Beragam kasus yang menimpa para perempuan semakin membuka mata Nani bahwa posisi perempuan dalam pernikahan masih amat tertindas. Perempuan dirugikan oleh sistem budaya patriarkis, beberapa jenis lelaki yang suka melukai, dan hukum yang tidak memadai. Undang-undang perkawinan yang dapat melindungi perempuan dalam perkawinan belum ada. Hal inilah yang menjadi perhatian Nani.
Nani lulus saat penjajahan Jepang dimulai. Dia lalu bekerja di Sihoobu, yang setelah merdeka berubah menjadi Departemen Kehakiman. Pada masa revolusi, Nani menjadi sekretaris untuk delegasi Indonesia dalam perundingan dengan Komisi Tiga Negara (KTN) di Kaliurang, Yogyakarta.

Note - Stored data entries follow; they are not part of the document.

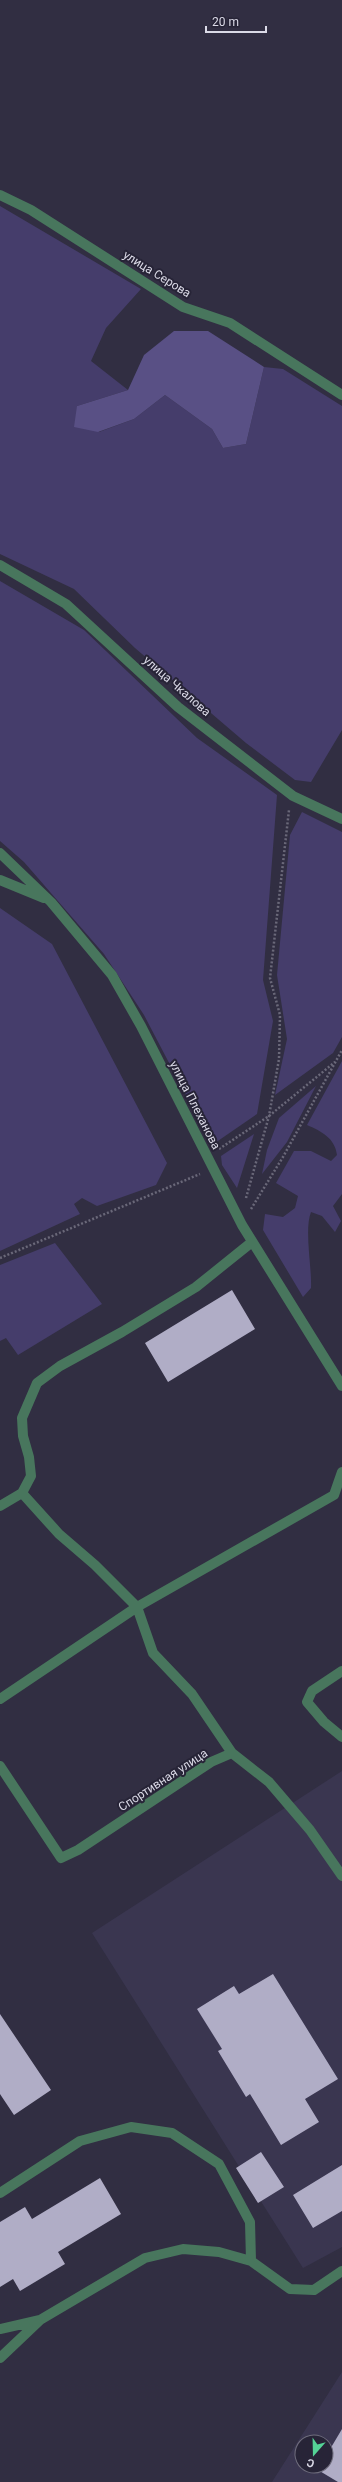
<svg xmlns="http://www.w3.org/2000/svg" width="342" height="2482" font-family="Roboto,sans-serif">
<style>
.built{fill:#3a3650;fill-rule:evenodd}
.green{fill:#453d6b}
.forest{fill:#595085}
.building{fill:#b0adc6}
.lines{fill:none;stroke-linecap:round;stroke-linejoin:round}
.path{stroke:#6a6879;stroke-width:2.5;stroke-dasharray:2 2;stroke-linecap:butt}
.minor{stroke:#48765d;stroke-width:10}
.labels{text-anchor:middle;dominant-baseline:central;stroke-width:4;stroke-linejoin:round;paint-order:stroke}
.street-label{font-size:12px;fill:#dbdae7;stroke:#272437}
</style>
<rect width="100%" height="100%" fill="#312e42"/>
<!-- built -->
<path class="built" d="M342,1771V2247L303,2268L92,1933Z
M342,2372V2482H272ZM302,2442H326V2466H302Z"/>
<!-- green -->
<path class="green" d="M0,206L141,289L106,328L91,361L128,390L77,406L99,432L134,419L165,395L212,429L223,448L246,444L264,367L283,369L342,406V730L311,782L295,780L246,743L135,648L74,589L0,554Z
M0,581L84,630L197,738L277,795L263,980L273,1021L257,1114L212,1145L144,1015L104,954L24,862L0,841Z
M302,812L342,832V1037L333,1053L275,1095L287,1039L277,975L290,835Z
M0,908L52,944L167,1163L156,1185L97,1206L82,1198L74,1204L80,1214L0,1251Z
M342,1061V1194L333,1206L341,1221L335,1232L322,1216L311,1212C304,1230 312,1267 311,1288L303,1297L263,1230L265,1214L283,1217L295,1208L298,1196L276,1183L294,1151H311L331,1161L337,1155C335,1138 321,1131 307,1125Z
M316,1086L287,1142L262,1174L267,1150L279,1118Z
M254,1134L237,1188L222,1165L221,1156Z
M55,1243L102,1304L18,1355L6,1338L0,1341V1265Z"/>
<!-- forest -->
<path class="forest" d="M174,331H208L264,367L246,444L223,448L212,429L165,395L134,419L98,432L74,427L77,406L128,390L144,355Z"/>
<!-- building -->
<path class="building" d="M232,1290L255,1329L168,1382L145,1343Z
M273,1974L338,2079L305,2099L319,2122L281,2145L250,2094L246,2097L218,2051L222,2049L197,2009L234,1986L239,1994Z
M0,2014L51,2090L14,2115L0,2094Z
M261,2152L284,2187L258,2203L236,2168Z
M342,2165V2211L313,2228L293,2195Z
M100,2178L121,2214L58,2252L65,2264L20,2291L13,2279L0,2287V2222L25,2207L32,2219Z
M342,2429V2482H338L318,2470L320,2466H326V2456Z"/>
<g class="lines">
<!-- path -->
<path class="path" d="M219,1149L269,1116L335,1062
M246,1198L269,1116L279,1059L280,1015L270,978L289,810
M251,1209L283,1157L342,1050
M0,1258L200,1174"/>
<!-- minor -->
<path class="minor" d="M0,195L31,210L183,307L230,323L342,395
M0,565L66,604L178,707L293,796L342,819
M0,853L51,902L112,975L141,1026L242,1225L342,1386
M0,880L44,898
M22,1493L59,1534L95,1565L137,1607L153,1653L192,1694L232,1753
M0,1506L22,1493L31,1476L29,1457L23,1436L22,1418L37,1383L60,1366L122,1332L196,1287L252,1242
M342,1671L312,1691L307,1702L324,1722L342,1737
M0,1699L137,1607L334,1495L342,1472
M0,1766L61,1858L78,1850L211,1762L232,1753L269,1782L310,1830L342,1876
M0,2193L80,2141L131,2127L172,2133L219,2164L250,2222L251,2261
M0,2329L40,2320L145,2258L183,2249L219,2252L251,2261L290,2289L314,2290L342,2271
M0,2358L40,2320"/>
</g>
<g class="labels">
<!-- street labels -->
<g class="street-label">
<text transform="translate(157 274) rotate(32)">улица Серова</text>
<text transform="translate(177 686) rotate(41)">улица Чкалова</text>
<text transform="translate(195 1105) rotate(63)">улица Плеханова</text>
<text transform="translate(163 1780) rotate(-33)">Спортивная улица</text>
</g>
</g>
<!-- north arrow -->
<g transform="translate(314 2454) rotate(200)"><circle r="19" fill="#272437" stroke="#6f6d7d"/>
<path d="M0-3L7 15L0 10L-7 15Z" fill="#54d396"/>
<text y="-6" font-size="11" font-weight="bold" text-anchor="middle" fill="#dbdae7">С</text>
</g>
<!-- scale -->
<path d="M206 26v6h60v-6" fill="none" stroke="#dbdae7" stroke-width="2"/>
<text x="212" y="26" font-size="12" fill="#dbdae7" stroke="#272437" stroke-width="3" paint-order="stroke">20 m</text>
</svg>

Setelah segala urusan penjajahan selesai tahun 1950-an, Nani kembali aktif dalam organisasi perempuan, seperti Ikatan Sarjana Wanita Indonesia (Iswi), KPI, dan Persatuan Wanita Republik Indonesia (Perwari). Nani terus mengupayakan agar kedudukan dan nasib perempuan lebih terjamin dan aman dalam pernikahan. Nani akif dalam Badan Penasehat Perkawinan dan Perceraian (BP4). “BP4 sangat penting dalam usaha mendapat UU Perkawinan yang saat itu masih berupa impian,” kata Nani.
Nani juga menjadi sekretaris komite Nikah Talak Rujuk (NTR) bersama para tokoh perempuan, seperti Maria Ullfah dan Sujatin Kartowijono. Menurut Saskia Eleonora Wieringa dalam Penghancuran Gerakan perempuan di Indonesia, komisi NTR dibentuk untuk merumuskan undang-undang pernikahan yang adil. Tapi, ketika komisi NTR berunding tentang RUU Perkawinan, pemerintah mengeluarkan PP No. 19 tahun 1952 tentang Pemberian Pensiun pada Janda Pegawai Negeri. Itu artinya, istri pertama, kedua, dan ketiga akan menerima pensiun.
PP itu segera menuai penententangan dari para perempuan. Mendekati Hari Ibu 1953, Nani ikut menggerakkan demonstrasi pada 17 Desember, yang menuntut UU Perkawinan segera dikeluarkan dan penghapusan PP No. 19.
Penolakan para perempuan terletak pada pemberian pensiun pada seluruh istri pegawai yang berarti pengakuan negara pada praktik poligami. Pemerintah secara tidak langsung mendukung praktik itu. Demonstrasi ini diterima presiden. Nani menjadi salah satu orang bertemu dengan Sukarno dan Fatmawati.
Pada 1959, Nani memperoleh beasiswa Elin Wagner dari Swedia. Kesempatan itu dimanfaatkannya betul untuk meneliti kedudukan perempuan hingga 1950-an. Nani banyak menulis tentang hukum positif dan hukum adat yang berkaitan dengan perempuan. Dia menjadi salah satu pionir dalam penelitian hukum pernikahan perempuan yang kemudian diterbitkan. Lewat tulisan dan advokasinya, Nani menjadi teman dan pembela para perempuan yang terluka.